YOUR OBJECTIVE:
While reading through the material below, copy each line that holds the word "уйлый".
::: MATERIAL TO PROCESS :::
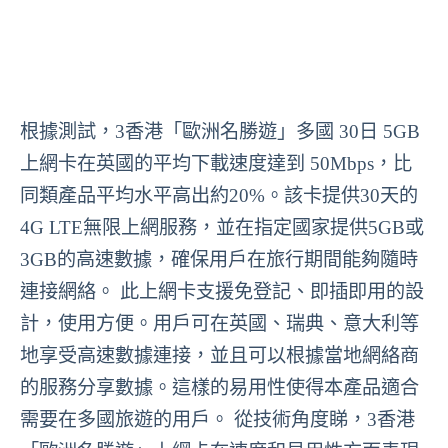
根據測試，3香港「歐洲名勝遊」多國 30日 5GB
上網卡在英國的平均下載速度達到 50Mbps，比
同類產品平均水平高出約20%。該卡提供30天的
4G LTE無限上網服務，並在指定國家提供5GB或
3GB的高速數據，確保用戶在旅行期間能夠隨時
連接網絡。 此上網卡支援免登記、即插即用的設
計，使用方便。用戶可在英國、瑞典、意大利等
地享受高速數據連接，並且可以根據當地網絡商
的服務分享數據。這樣的易用性使得本產品適合
需要在多國旅遊的用戶。 從技術角度睇，3香港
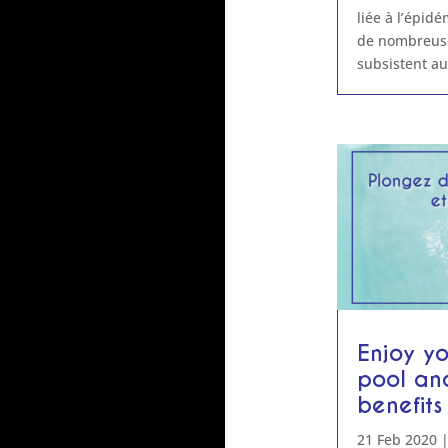
liée à l’épid
de nombreus
subsistent aut
Enjoy yo
pool an
benefits
21 Feb 2020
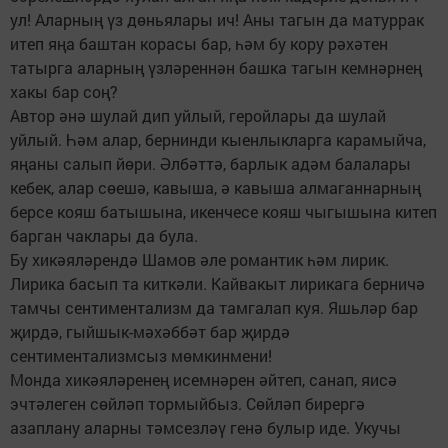
ул! Аларның үз дөньялары ич! Аны тагын да матуррак
итеп яңа баштан корасы бар, һәм бу кору рәхәтен
татырга аларның үзләреннән башка тагын кемнәрнең
хакы бар соң?
Автор әнә шулай дип уйлый, геройлары да шулай
уйлый. Һәм алар, бернинди кыенлыкларга карамыйча,
яңаны салып йөри. Әлбәттә, барлык адәм балалары
кебек, алар сөешә, кавыша, ә кавыша алмаганнарның
берсе кояш батышына, икенчесе кояш чыгышына китеп
барган чаклары да була.
Бу хикәяләрендә Шамов әле романтик һәм лирик.
Лирика басып та киткәли. Кайвакыт лирикага берничә
тамчы сентиментализм да тамгалап куя. Яшьләр бар
җирдә, гыйшык-мәхәббәт бар җирдә
сентиментализмсыз мөмкинмени!
Монда хикәяләренең исемнәрен әйтеп, санап, яисә
эчтәлеген сөйләп тормыйбыз. Сөйләп бирергә
азаплану аларны тәмсезләү генә булыр иде. Укучы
:::
ANSWER FOR THIS EXERCISE:
Автор әнә шулай дип уйлый, геройлары да шулай
уйлый. Һәм алар, бернинди кыенлыкларга карамыйча,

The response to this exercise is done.